⟨
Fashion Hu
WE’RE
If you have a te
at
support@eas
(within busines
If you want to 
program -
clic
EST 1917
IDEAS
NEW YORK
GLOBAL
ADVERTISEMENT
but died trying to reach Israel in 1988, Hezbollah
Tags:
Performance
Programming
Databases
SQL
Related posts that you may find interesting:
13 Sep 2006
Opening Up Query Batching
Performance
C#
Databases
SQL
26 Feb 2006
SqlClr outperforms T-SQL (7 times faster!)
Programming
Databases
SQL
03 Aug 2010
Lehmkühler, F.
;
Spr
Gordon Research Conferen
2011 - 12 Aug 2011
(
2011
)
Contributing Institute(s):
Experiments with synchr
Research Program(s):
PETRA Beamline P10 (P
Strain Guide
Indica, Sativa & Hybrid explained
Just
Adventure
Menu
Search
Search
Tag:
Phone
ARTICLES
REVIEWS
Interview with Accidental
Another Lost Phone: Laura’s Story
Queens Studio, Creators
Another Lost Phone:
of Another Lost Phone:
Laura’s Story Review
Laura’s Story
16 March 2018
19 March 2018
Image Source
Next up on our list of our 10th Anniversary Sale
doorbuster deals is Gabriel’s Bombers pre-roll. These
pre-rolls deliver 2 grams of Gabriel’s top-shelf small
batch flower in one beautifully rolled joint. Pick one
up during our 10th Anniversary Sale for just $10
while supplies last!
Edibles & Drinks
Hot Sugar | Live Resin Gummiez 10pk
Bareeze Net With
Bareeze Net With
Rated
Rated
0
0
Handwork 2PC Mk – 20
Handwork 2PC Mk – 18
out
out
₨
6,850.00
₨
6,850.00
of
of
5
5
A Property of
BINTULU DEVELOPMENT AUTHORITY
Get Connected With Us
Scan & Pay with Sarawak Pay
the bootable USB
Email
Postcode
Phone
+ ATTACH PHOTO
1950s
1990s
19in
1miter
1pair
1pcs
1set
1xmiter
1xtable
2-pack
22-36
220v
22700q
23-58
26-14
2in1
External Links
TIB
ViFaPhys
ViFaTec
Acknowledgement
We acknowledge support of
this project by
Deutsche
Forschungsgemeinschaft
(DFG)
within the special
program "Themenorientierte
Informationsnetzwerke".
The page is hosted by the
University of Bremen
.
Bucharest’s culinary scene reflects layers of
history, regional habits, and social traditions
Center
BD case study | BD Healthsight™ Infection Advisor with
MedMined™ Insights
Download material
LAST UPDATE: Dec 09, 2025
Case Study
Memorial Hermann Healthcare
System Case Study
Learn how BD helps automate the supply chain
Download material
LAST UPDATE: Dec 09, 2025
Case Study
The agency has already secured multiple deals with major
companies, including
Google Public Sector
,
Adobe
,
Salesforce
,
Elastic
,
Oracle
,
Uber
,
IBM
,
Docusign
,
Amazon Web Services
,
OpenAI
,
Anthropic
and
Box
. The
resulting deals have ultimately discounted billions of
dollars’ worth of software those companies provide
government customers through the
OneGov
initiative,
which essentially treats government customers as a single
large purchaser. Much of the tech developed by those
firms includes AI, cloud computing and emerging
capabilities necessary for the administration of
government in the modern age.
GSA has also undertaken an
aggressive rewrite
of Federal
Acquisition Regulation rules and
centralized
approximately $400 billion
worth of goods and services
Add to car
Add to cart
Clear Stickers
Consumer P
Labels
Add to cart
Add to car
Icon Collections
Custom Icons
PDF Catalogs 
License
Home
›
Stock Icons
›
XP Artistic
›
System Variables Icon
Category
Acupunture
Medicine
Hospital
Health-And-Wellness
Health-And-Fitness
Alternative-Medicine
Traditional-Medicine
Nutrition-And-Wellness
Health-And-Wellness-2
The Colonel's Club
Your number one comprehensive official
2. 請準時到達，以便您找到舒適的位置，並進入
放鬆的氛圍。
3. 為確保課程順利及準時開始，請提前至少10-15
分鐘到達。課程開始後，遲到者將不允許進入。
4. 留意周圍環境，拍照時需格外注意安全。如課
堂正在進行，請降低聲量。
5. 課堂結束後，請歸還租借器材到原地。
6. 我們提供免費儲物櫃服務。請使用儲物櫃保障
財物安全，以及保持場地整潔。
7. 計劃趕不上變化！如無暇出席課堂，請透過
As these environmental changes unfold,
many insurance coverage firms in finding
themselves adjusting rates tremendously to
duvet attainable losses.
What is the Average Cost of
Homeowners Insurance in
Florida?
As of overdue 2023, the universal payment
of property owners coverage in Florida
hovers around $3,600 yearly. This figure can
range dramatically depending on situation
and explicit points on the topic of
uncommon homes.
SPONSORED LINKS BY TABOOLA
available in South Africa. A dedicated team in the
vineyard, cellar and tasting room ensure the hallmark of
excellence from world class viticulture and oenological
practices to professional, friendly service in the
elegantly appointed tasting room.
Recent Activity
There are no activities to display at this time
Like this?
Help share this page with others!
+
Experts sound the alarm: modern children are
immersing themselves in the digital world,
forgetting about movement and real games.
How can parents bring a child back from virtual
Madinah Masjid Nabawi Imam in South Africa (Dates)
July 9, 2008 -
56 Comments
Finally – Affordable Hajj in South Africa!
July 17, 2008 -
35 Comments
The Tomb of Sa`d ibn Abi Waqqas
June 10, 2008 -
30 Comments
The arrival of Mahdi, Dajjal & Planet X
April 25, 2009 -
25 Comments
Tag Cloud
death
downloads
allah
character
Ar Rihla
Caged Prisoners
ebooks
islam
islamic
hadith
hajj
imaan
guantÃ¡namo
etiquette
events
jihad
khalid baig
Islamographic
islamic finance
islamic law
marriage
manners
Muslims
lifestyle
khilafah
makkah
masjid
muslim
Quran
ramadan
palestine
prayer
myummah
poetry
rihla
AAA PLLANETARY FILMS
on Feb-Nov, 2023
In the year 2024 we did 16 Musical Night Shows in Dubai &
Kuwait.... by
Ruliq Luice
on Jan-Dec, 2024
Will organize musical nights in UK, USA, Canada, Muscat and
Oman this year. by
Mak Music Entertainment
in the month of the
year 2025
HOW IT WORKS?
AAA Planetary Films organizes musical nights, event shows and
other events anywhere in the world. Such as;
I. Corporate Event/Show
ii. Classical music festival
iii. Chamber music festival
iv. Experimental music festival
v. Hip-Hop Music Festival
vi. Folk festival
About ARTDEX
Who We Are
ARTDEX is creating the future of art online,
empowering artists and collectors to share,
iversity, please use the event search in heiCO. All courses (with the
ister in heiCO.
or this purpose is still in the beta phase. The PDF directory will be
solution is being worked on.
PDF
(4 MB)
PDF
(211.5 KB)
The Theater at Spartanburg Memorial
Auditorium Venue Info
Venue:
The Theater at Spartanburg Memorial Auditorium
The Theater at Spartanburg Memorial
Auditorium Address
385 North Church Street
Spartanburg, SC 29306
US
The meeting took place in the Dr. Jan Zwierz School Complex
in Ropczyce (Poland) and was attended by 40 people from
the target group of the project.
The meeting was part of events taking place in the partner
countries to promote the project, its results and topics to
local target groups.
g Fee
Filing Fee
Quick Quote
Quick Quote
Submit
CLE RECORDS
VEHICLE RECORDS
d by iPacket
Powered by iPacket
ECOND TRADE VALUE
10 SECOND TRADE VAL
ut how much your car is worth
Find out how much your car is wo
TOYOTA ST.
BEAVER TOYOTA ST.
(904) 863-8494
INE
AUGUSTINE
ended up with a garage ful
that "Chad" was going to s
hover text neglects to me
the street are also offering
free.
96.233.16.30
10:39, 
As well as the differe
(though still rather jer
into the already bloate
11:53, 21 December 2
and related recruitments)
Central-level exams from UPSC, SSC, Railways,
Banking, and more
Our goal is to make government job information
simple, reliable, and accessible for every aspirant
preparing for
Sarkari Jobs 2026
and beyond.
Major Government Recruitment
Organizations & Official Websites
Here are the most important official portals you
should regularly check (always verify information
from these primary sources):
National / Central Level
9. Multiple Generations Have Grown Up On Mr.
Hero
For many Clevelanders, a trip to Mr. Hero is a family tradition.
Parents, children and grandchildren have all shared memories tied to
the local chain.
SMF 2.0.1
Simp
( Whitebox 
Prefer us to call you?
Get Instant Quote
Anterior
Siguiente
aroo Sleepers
⟩
WORK REQUEST: Tally the lines in the material above that contain the word "themselves", and reply with the number alone.

WRITTEN RESPONSE: 2